Recently, there has been a large increase in the size of LNG vessels, to as much as 250,000 cubic meters, or 3 billion cubic feet – at a cost of $250 million dollars. Larger LNG carriers reduce overall LNG delivery cost – the same logic that is used for larger and larger crude ships.
The LNG ship size can also impact the design of the LNG liquefaction plant and receiving terminals.
LNG Receipt and Regasification
Let’s now see what happens at an LNG receiving facility.
LNG is first offloaded from vessels into storage tanks at the re-gas terminal.
There must be enough terminal storage to both accommodate the vessel and provide uninterrupted flow into the natural gas pipeline.
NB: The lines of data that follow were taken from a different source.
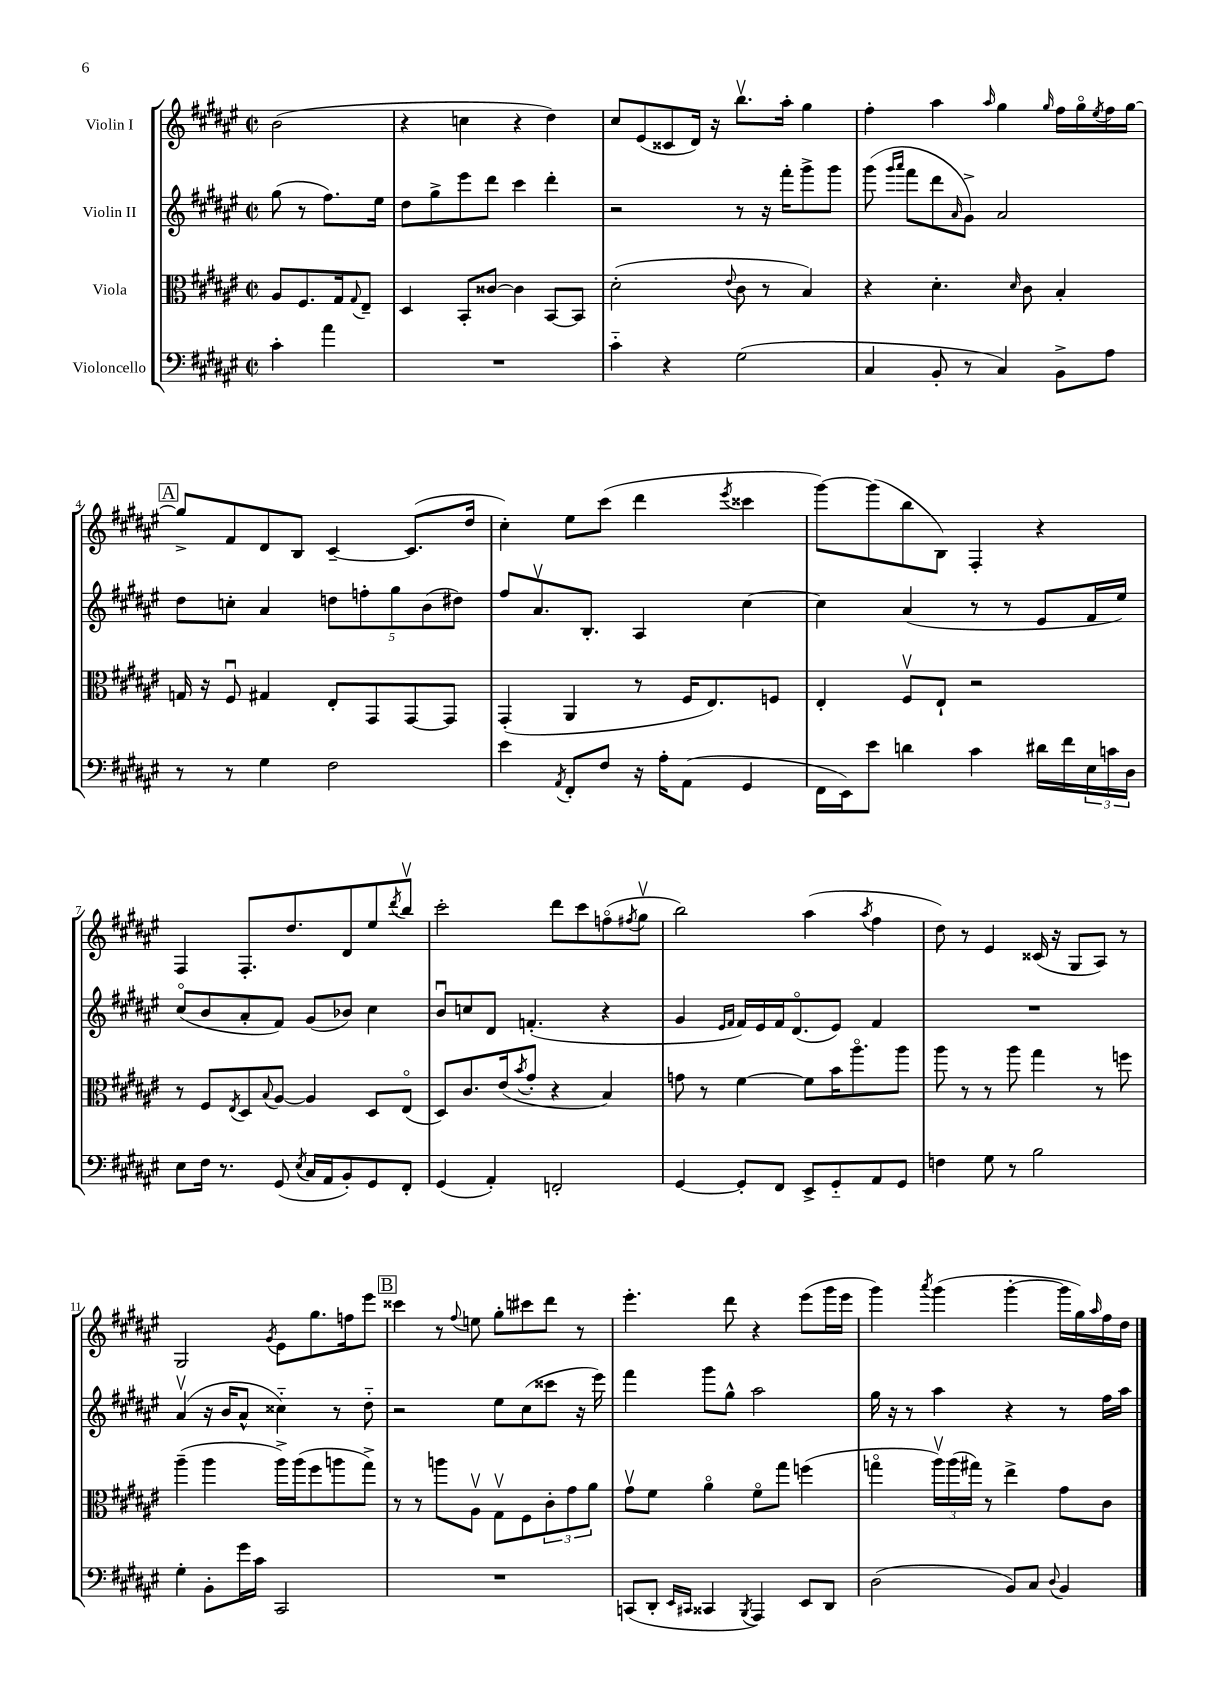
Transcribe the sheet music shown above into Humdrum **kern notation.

**kern	**kern	**kern	**kern
*staff4	*staff3	*staff2	*staff1
*clefF4	*clefC3	*clefG2	*clefG2
*k[f#c#g#d#a#e#]	*k[f#c#g#d#a#e#]	*k[f#c#g#d#a#e#]	*k[f#c#g#d#a#e#]
*M2/2	*M2/2	*M2/2	*M2/2
*met(c|)	*met(c|)	*met(c|)	*met(c|)
4c#'\	8A#/L	(8gg#\	(2b\
.	8.F#/	8r	.
4a#\	.	8.ff#\L)	.
.	16G#/k	.	.
.	8qqG#/	.	.
.	8E#~/J	.	.
.	.	16ee#\Jk	.
=	=	=	=
1r	4D#/	8dd#\L	4r
.	.	8gg#^\	.
.	8BB'/L	8eee#\	4cc\
.	[8c##/J	8ddd#\J	.
.	4c##\]	4ccc#\	4r
.	[8BB/L	4ddd#'\	4dd#\)
.	8BB/]J	.	.
=	=	=	=
4c#'~\	(2d#'\	2r	8cc#/L
.	.	.	(8e#/
4r	.	.	8c##/
.	.	.	16d#/Jk)
.	.	.	16r
.	8qqe#/	.	.
(2G#\	8c#\	8r	8.bbv\L
.	8r	16r	.
.	.	16fff#'\LK	16aa#'\Jk
.	4B/)	8ggg#^\	4gg#\
.	.	8ggg#\J	.
=	=	=	=
4C#/	4r	(8ggg#\	4ff#'\
.	.	16qqggg#/LL	.
.	.	16qqaaa#/JJ	.
.	.	8fff#\L	.
8BB'/	4.d#'\	8ddd#\	4aa#\
.	.	16qqa#/	.
8r	.	8g#^\J)	.
.	.	.	16qqaa#/
4C#/)	.	2a#/	4gg#\
.	16qqd#/	.	.
.	8c#\	.	.
.	.	.	16qqgg#/
8BB^\L	4B'/	.	16ff#\LL
.	.	.	16gg#o\
.	.	.	8qee#/
8A#\J	.	.	16ff#\
.	.	.	[16gg#\JJ
=	=	=	=
8r	16G/	8dd#\L	8gg#^/]L
.	16r	.	.
8r	8F#u/	8cc'\J	8f#/
4G#\	4G#/	4a#/	8d#/
.	.	.	8B/J
2F#\	8E#'/L	10dd\L	[4c#~/
.	.	10ff'\	.
.	8GG#/	.	.
.	.	10gg#\	.
.	[8GG#/	.	(8.c#/]L
.	.	(10b\	.
.	8GG#/]J	.	.
.	.	10dd#\J)	.
.	.	.	16dd#/Jk
=	=	=	=
4e#\	(4GG#'/	8ff#/L	4cc#'\)
.	.	8.a#v/	.
8qAA#/	.	.	.
8FF#'/L	4AA#/	.	8ee#\L
.	.	8.B'/J	.
8F#/J	.	.	(8ccc#\J
16r	8r	4A#/	4ddd#\
16A#'\LK	.	.	.
(8AA#\J	16F#/LK	.	.
.	8.E#/)	.	.
.	.	.	8qeee#/
4GG#/	.	[4cc#\	4ccc##\
.	8F/J	.	.
=	=	=	=
16FF#\LL	4E#'/	4cc#\]	[8ggg#\L)
16EE#\J)	.	.	.
8e#\J	.	.	(8ggg#\]
4d\	8F#v/L	(4a#/	8bb\
.	8E#`/J	.	8B\J)
4c#\	2r	8r	4F#'/
.	.	8r	.
16d#\LL	.	8e#/L	4r
16f#\	.	.	.
24E#\	.	16f#/L	.
24c\	.	.	.
.	.	16ee#/JJ)	.
24D#\JJ	.	.	.
=	=	=	=
8E#\L	8r	(8cc#o/L	4F#/
16F#\Jk	8F#/L	8b/	.
8.r	.	.	.
.	8qE#/	.	.
.	8D#/	8a#'/	8.F#'/L
.	8qqB/	.	.
(8GG#/	[8A#/J	8f#/J)	.
.	.	.	8.dd#/
8qE#/	.	.	.
16C#/LL	4A#/]	(8g#/L	.
16AA#/J	.	.	.
8BB'/)	.	8b-/J)	8d#/
8GG#/	8D#/L	4cc#\	8ee#/
.	.	.	8qddd#/
8FF#'/J	(8E#o/J	.	8bbv/J
=	=	=	=
(4GG#/	8D#/L)	8bu/L	2ccc#'\
.	8.c#/	8cc/	.
4AA#'/)	.	8d#/J	.
.	(16e#/k	.	.
.	8qb/	.	.
.	8g#'/J	(4.f'/	.
2FF'/	4r	.	8ddd#\L
.	.	.	8ccc#\
.	4B/)	4r	(8ffo\
.	.	.	8qff#/
.	.	.	8gg#v\J
=	=	=	=
[4GG#/	8g\	4g#/	2bb\)
.	8r	.	.
.	.	16qqe#/LL	.
.	.	16qqf#/JJ	.
8GG#'/]L	[4f#\	16f#/LL)	.
.	.	16e#/	.
8FF#/J	.	16f#/J	.
.	.	(8.d#o/	.
8EE#^/L	8f#\]L	.	(4aa#\
8GG#'~/	16b\K	8e#/J)	.
.	8.aa#o\	.	.
.	.	.	8qaa#/
8AA#/	.	4f#/	4ff#\
8GG#/J	8aa#\J	.	.
=	=	=	=
4F\	8aa#\	1r	8dd#\)
.	8r	.	8r
8G#\	8r	.	4e#/
8r	8aa#\	.	.
2B\	4gg#\	.	(16c##/
.	.	.	16r
.	.	.	8G#/L
.	8r	.	8A#/J)
.	8ff\	.	8r
=	=	=	=
4G#'\	(4aa#~\	(4a#v/	2G#/
8BB'\L	4aa#\	16r	.
.	.	16b/LK	.
16g#\L	.	8a#^^/J	.
16c#\JJ	.	.	.
.	.	.	8qg#/
2CC#/	16aa#^\LL)	4cc##'~\)	8e#\L
.	(16aa#\J	.	.
.	8ff#\	.	8.gg#\
.	8aa\	8r	.
.	.	.	16ff\k
.	8gg#^\J)	8dd#'~\	8eee#\J
=	=	=	=
1r	8r	2r	4ccc##\
.	8r	.	.
.	8aa\L	.	8r
.	.	.	8qqff#/
.	8A#v\J	.	8ee\
.	8G#v\L	8ee#\L	8gg#'\L
.	8F#\	(8cc#\	8ccc#\
.	12c#'\	8ccc##\J	8ddd#\J
.	12g#\	.	.
.	.	16r	8r
.	12a#\J	.	.
.	.	16eee#\)	.
=	=	=	=
(8CC/L	8g#v\L	4fff#\	4.eee#'\
8DD#'/J	8f#\J	.	.
16qqEE#/LL	.	.	.
16qqCC#/JJ	.	.	.
4CC##/	4a#o\	8ggg#\L	.
.	.	8gg#^^\J	8ddd#\
8qBBB/	.	.	.
4AAA#/)	8f#o\L	2aa#\	4r
.	8gg#\J	.	.
8EE#/L	(4ff\	.	(8eee#\L
8DD#/J	.	.	16ggg#\L
.	.	.	16eee#\JJ
=	=	=	=
(2D#\	4ggo\	16gg#\	4ggg#\)
.	.	16r	.
.	.	8r	.
.	.	.	8qaaa#/
.	24aa#v\LL)	4aa#\	(4ggg#\
.	(24aa#\	.	.
.	24gg#\JJ)	.	.
.	8r	.	.
8BB/L)	4ee#^\	4r	[4ggg#'\
8C#/J	.	.	.
8qqD#/	.	.	.
4BB/	8g#\L	8r	16ggg#\]LL
.	.	.	16gg#\)
.	.	.	16qqaa#/
.	8c#\J	16ff#\LL	16ff#\
.	.	16aa#\JJ	16dd#\JJ
==	==	==	==
*-	*-	*-	*-
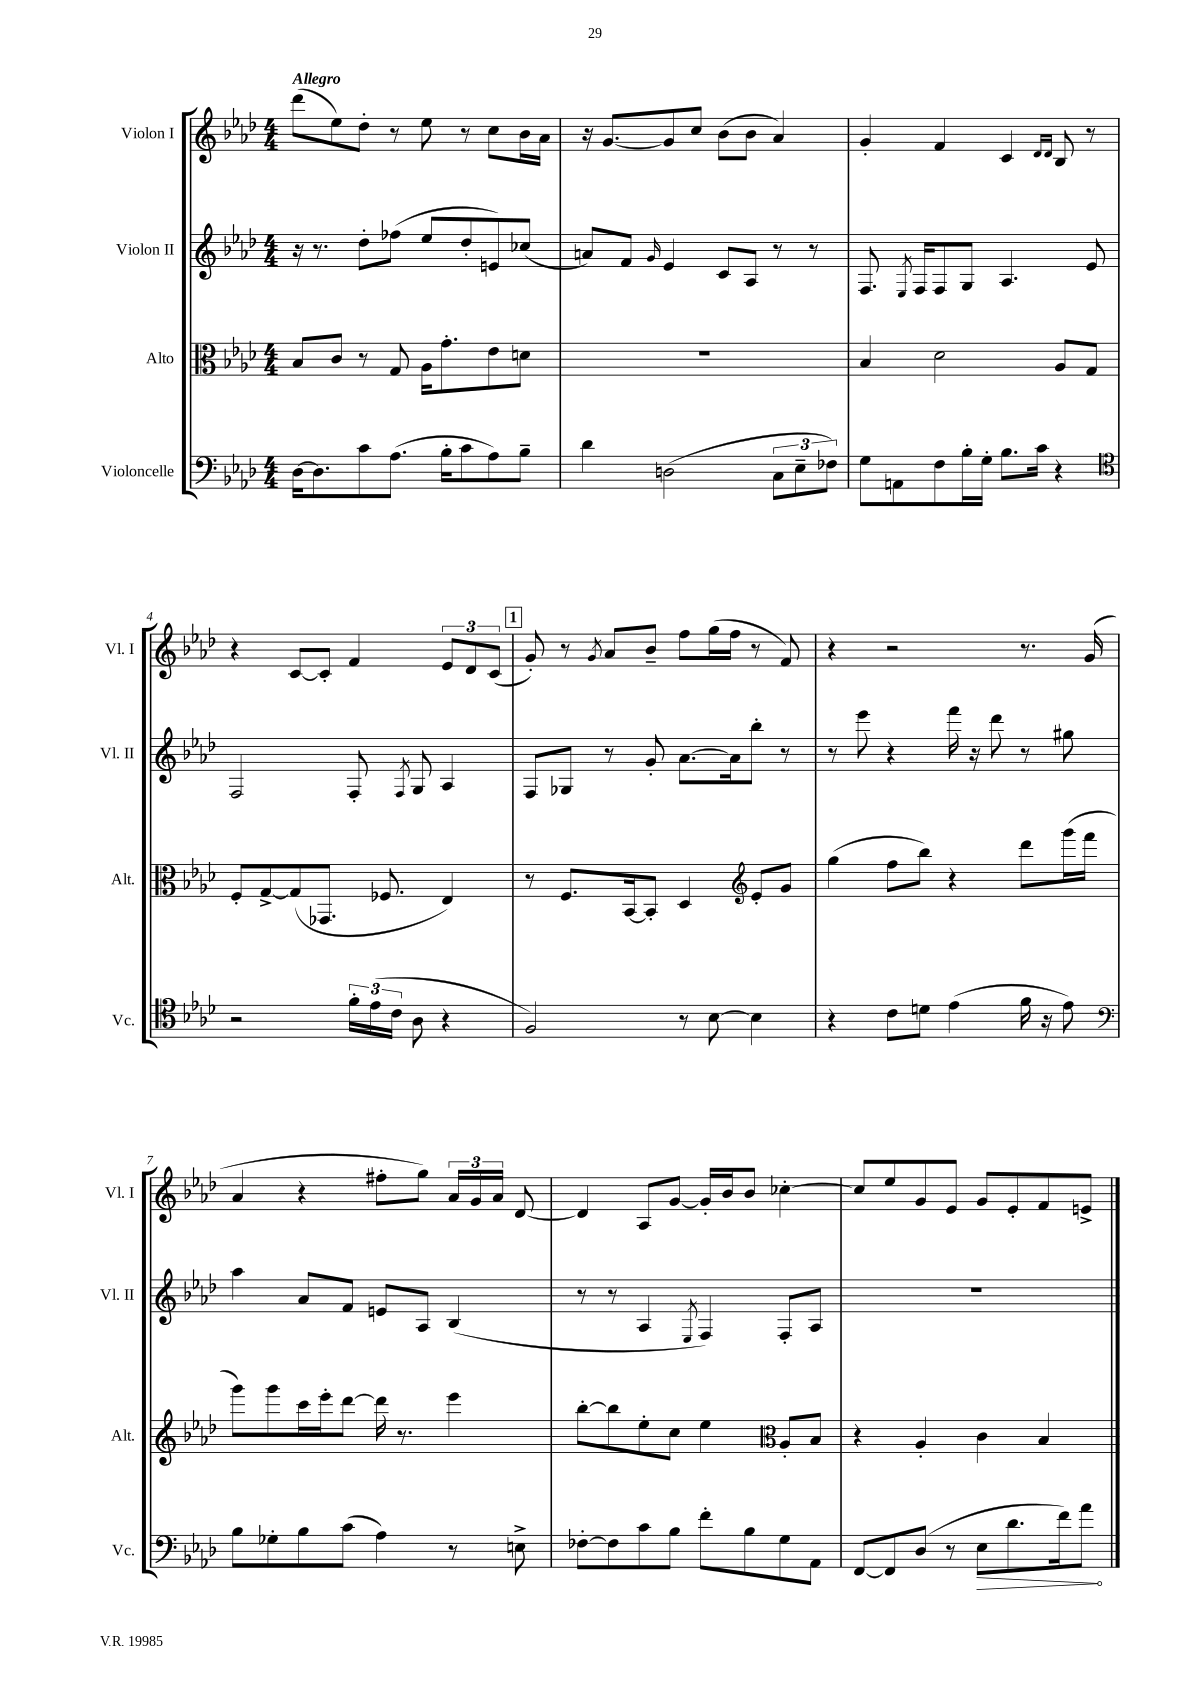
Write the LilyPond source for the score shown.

<<
\new StaffGroup <<
\new Staff = "s0" \with { instrumentName = "Violon I" shortInstrumentName = "Vl. I" } {
    \clef treble \key aes \major \numericTimeSignature \time 4/4 \tempo "Allegro"
    \autoBeamOff des'''8[( ees''8) des''8]-. r8 ees''8 r8 c''8[ bes'16 aes'16] |
    r16 g'8.[~ g'8 c''8] bes'8[( bes'8] aes'4) |
    g'4-. f'4 c'4 \grace { des'16[ des'16] } bes8 r8 |
    r4 c'8[~ c'8]-. f'4 \tuplet 3/2 { ees'8[ des'8 c'8]( } |
    \mark \markup { \box "1" } g'8-.) r8 \acciaccatura { g'8 } aes'8[ bes'8]-- f''8[ g''16( f''16] r8 f'8) |
    r4 r2 r8. g'16( |
    aes'4 r4 fis''8[-. g''8]) \tuplet 3/2 { aes'16[ g'16 aes'16] } des'8~ |
    des'4 aes8[ g'8]~ g'16[-. bes'16 bes'8] ces''4~-. |
    ces''8[ ees''8 g'8 ees'8] g'8[ ees'8-. f'8 e'8]-> \bar "|." |
}
\new Staff = "s1" \with { instrumentName = "Violon II" shortInstrumentName = "Vl. II" } {
    \clef treble \key aes \major \numericTimeSignature \time 4/4
    \autoBeamOff r16 r8. des''8[-. fes''8]( ees''8[ des''8-. e'8) ces''8]( |
    a'8[) f'8] \grace { g'16 } ees'4 c'8[ aes8] r8 r8 |
    f8. \acciaccatura { ees8 } f16[ f8 g8] aes4. ees'8 |
    f2 f8-. \acciaccatura { f8 } g8 aes4 |
    \mark \markup { \box "1" } f8[ ges8] r8 g'8-. aes'8.[~ aes'16 bes''8]-. r8 |
    r8 ees'''8 r4 f'''16 r16 des'''8 r8 gis''8 |
    aes''4 aes'8[ f'8] e'8[ aes8] bes4( |
    r8 r8 aes4 \acciaccatura { ees8 } f4) f8[-. aes8] |
    R1 \bar "|." |
}
\new Staff = "s2" \with { instrumentName = "Alto" shortInstrumentName = "Alt." } {
    \clef alto \key aes \major \numericTimeSignature \time 4/4
    \autoBeamOff bes8[ c'8] r8 g8 aes16[ g'8.-. ees'8 d'8] |
    R1 |
    bes4 des'2 aes8[ g8] |
    f8[-. g8~-> g8( ges,8.] fes8. ees4) |
    \mark \markup { \box "1" } r8 f8.[ bes,16~ bes,8]-. des4 \clef treble ees'8[-. g'8] |
    g''4( f''8[ bes''8]) r4 des'''8[ g'''16( f'''16] |
    g'''8[) g'''8 c'''16 ees'''16-. des'''8]~ des'''16 r8. ees'''4 |
    bes''8[~-. bes''8 ees''8-. c''8] ees''4 \clef alto aes8[-. bes8] |
    r4 aes4-. c'4 bes4 \bar "|." |
}
\new Staff = "s3" \with { instrumentName = "Violoncelle" shortInstrumentName = "Vc." } {
    \clef bass \key aes \major \numericTimeSignature \time 4/4
    \autoBeamOff des16[~ des8. c'8 aes8.]( bes16[-. c'8 aes8) bes8]-- |
    des'4 d2( \tuplet 3/2 { c8[ ees8-- fes8]) } |
    g8[ a,8 f8 bes16-. g16]-. bes8.[ c'16] r4 |
    \clef tenor r2 \tuplet 3/2 { f'16[-. ees'16( c'16] } aes8 r4 |
    \mark \markup { \box "1" } f2) r8 bes8~ bes4 |
    r4 c'8[ d'8] ees'4( f'16 r16 ees'8) |
    \clef bass bes8[ ges8-. bes8 c'8]( aes4) r8 e8-> |
    fes8[~-. fes8 c'8 bes8] f'8[-. bes8 g8 aes,8] |
    f,8[~ f,8 des8]( r8 \once \override Hairpin.circled-tip = ##t ees8[\> des'8. f'16) aes'8]\! \bar "|." |
}
>>
>>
Smaller LNG tanks at a regas facility can often be less than 70,000 gallons. They store LNG at a higher pressure, up to 250 PSI.
Again, they are usually encased in concrete, vacuum-jacketed, with double-walled tanks, and an inner wall of aluminum.
The imported LNG is then re-gasified using equipment to accomplish a series of pressure and temperature changes; thus the term regas terminal.
Current regas facilities tend to be very large and very expensive.
Newer terminals in Europe and the US can cost upwards of one billion dollars; and deliver one billion cubic feet per day.
Floating Storage & Regasification Units
A new trend is the development of Floating Storage and Regasification Units, called FSRUs. Here, the re-gas equipment gets mobility by being put on a vessel, perhaps an underutilized and converted LNG tanker.
FSRUs are either berthed at shore or moored offshore.
The gas is transported the remaining distance by pipeline.
A recent industry report estimated that approximately 50 FSRUs could be in operation by 2025, with the capacity to process 60% of the world’s recent LNG production.
This rapid growth is due to their lower cost, faster construction times, commercial flexibility and the reusablity feature of an FSRU.
FSRUs have two commercial advantages:
1. They offer producers new opportunities to sell LNG into smaller markets, and
2. FSRUs have been commissioned to supply feed gas to power plants to meet customer needs.
Today, FSRU vessels are owned or chartered by both LNG operators and major customers. Some shipowners have converted spare LNG carriers; others continue to construct new vessels.
Substantial FSRU fleets are owned by:
• Golar and Höegh, based in Norway
• Excelerate and Dynagas, based in the US
LNG and Natural Gas Demand Outlook
LNG Supply and Demand
Today, natural gas accounts for roughly a quarter of global energy demand, of which about 10% is supplied as LNG.
Natural gas has the cleanest combustion profile of all fossil fuels. Therefore, power generation is one of the largest, and growing, industrial uses of natural gas.
It is clean burning, and has lower carbon dioxide emissions than coal. Natural gas has become the fuel of choice as the world balances the need for increased power to match growing populations and economies, with ambitious climate change initiatives.
Extensive fields of the US shale supplies, like the Pennsylvania Marcellus play, have increased the potential to make natural gas the most important hydrocarbon to supply future global energy demand.
We might need to rename the industry to the gas and oil industry!
To keep up with LNG supply and demand growth, the need for LNG vessels is also increasing. In 2017, 439 tankers delivered a record 258 million metric tons of LNG worldwide – up from only 140 tankers in 2008.
LNG as Bunker Fuel
Last, but certainly not least, LNG is increasingly seen as a vital bunker fuel for vessels.
The International Maritime Organization has announced that by 2020, the maximum allowed level of marine fuel sulfur must be reduced to only .5% by weight.
LNG can be the answer for some shippers on some voyages.
In 2016 at Rotterdam, one of the world’s busiest ports, a third LNG fueling berth was installed, as the benefits of switching to LNG to reduce emissions became increasingly apparent.